Please copy each of the following records line for line, changing no character.

● Supplied records:
·····

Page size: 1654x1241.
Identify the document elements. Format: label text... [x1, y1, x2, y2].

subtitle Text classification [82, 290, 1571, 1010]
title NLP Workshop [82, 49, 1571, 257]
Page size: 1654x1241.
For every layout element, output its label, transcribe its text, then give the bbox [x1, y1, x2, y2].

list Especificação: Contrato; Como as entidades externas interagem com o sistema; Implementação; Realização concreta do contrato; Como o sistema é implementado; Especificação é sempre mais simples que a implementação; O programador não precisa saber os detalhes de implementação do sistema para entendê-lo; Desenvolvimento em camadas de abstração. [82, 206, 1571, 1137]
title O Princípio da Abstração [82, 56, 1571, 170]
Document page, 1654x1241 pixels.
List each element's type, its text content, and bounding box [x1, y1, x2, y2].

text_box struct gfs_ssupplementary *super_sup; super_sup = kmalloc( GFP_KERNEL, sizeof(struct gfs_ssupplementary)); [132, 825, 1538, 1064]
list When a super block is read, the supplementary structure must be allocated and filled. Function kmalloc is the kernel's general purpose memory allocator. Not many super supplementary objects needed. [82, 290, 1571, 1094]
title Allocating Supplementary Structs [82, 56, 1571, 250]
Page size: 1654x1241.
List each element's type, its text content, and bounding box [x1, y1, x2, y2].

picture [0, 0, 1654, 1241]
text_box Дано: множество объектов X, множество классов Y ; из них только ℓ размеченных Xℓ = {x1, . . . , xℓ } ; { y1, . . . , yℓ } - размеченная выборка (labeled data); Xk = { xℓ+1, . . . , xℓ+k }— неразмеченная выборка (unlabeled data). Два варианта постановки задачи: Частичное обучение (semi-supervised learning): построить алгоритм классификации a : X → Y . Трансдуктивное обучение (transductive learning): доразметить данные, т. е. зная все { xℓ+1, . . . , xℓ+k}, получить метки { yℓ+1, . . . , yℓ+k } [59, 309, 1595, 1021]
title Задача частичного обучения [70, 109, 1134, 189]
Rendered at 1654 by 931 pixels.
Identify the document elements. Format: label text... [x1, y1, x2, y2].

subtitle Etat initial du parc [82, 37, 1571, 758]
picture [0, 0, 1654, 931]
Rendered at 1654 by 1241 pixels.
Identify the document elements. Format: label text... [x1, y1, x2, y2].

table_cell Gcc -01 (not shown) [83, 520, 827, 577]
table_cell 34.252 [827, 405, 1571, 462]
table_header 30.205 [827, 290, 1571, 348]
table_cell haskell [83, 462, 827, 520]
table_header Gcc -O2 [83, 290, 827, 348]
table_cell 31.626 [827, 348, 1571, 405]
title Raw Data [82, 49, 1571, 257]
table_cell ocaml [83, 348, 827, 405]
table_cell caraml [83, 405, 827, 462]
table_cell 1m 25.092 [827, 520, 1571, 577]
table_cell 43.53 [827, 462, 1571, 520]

·····

● The response:
Page size: 1654x1241.
Identify the document elements. Format: label text... [x1, y1, x2, y2].

subtitle Text classification [82, 290, 1571, 1010]
title NLP Workshop [82, 49, 1571, 257]
Page size: 1654x1241.
For every layout element, output its label, transcribe its text, then give the bbox [x1, y1, x2, y2].

list Especificação: Contrato; Como as entidades externas interagem com o sistema; Implementação; Realização concreta do contrato; Como o sistema é implementado; Especificação é sempre mais simples que a implementação; O programador não precisa saber os detalhes de implementação do sistema para entendê-lo; Desenvolvimento em camadas de abstração. [82, 206, 1571, 1137]
title O Princípio da Abstração [82, 56, 1571, 170]
Document page, 1654x1241 pixels.
List each element's type, its text content, and bounding box [x1, y1, x2, y2].

text_box struct gfs_ssupplementary *super_sup; super_sup = kmalloc( GFP_KERNEL, sizeof(struct gfs_ssupplementary)); [132, 825, 1538, 1064]
list When a super block is read, the supplementary structure must be allocated and filled. Function kmalloc is the kernel's general purpose memory allocator. Not many super supplementary objects needed. [82, 290, 1571, 1094]
title Allocating Supplementary Structs [82, 56, 1571, 250]
Page size: 1654x1241.
List each element's type, its text content, and bounding box [x1, y1, x2, y2].

picture [0, 0, 1654, 1241]
text_box Дано: множество объектов X, множество классов Y ; из них только ℓ размеченных Xℓ = {x1, . . . , xℓ } ; { y1, . . . , yℓ } - размеченная выборка (labeled data); Xk = { xℓ+1, . . . , xℓ+k }— неразмеченная выборка (unlabeled data). Два варианта постановки задачи: Частичное обучение (semi-supervised learning): построить алгоритм классификации a : X → Y . Трансдуктивное обучение (transductive learning): доразметить данные, т. е. зная все { xℓ+1, . . . , xℓ+k}, получить метки { yℓ+1, . . . , yℓ+k } [59, 309, 1595, 1021]
title Задача частичного обучения [70, 109, 1134, 189]
Rendered at 1654 by 931 pixels.
Identify the document elements. Format: label text... [x1, y1, x2, y2].

subtitle Etat initial du parc [82, 37, 1571, 758]
picture [0, 0, 1654, 931]
Rendered at 1654 by 1241 pixels.
Identify the document elements. Format: label text... [x1, y1, x2, y2].

table_cell Gcc -01 (not shown) [83, 520, 827, 577]
table_cell 34.252 [827, 405, 1571, 462]
table_header 30.205 [827, 290, 1571, 348]
table_cell haskell [83, 462, 827, 520]
table_header Gcc -O2 [83, 290, 827, 348]
table_cell 31.626 [827, 348, 1571, 405]
title Raw Data [82, 49, 1571, 257]
table_cell ocaml [83, 348, 827, 405]
table_cell caraml [83, 405, 827, 462]
table_cell 1m 25.092 [827, 520, 1571, 577]
table_cell 43.53 [827, 462, 1571, 520]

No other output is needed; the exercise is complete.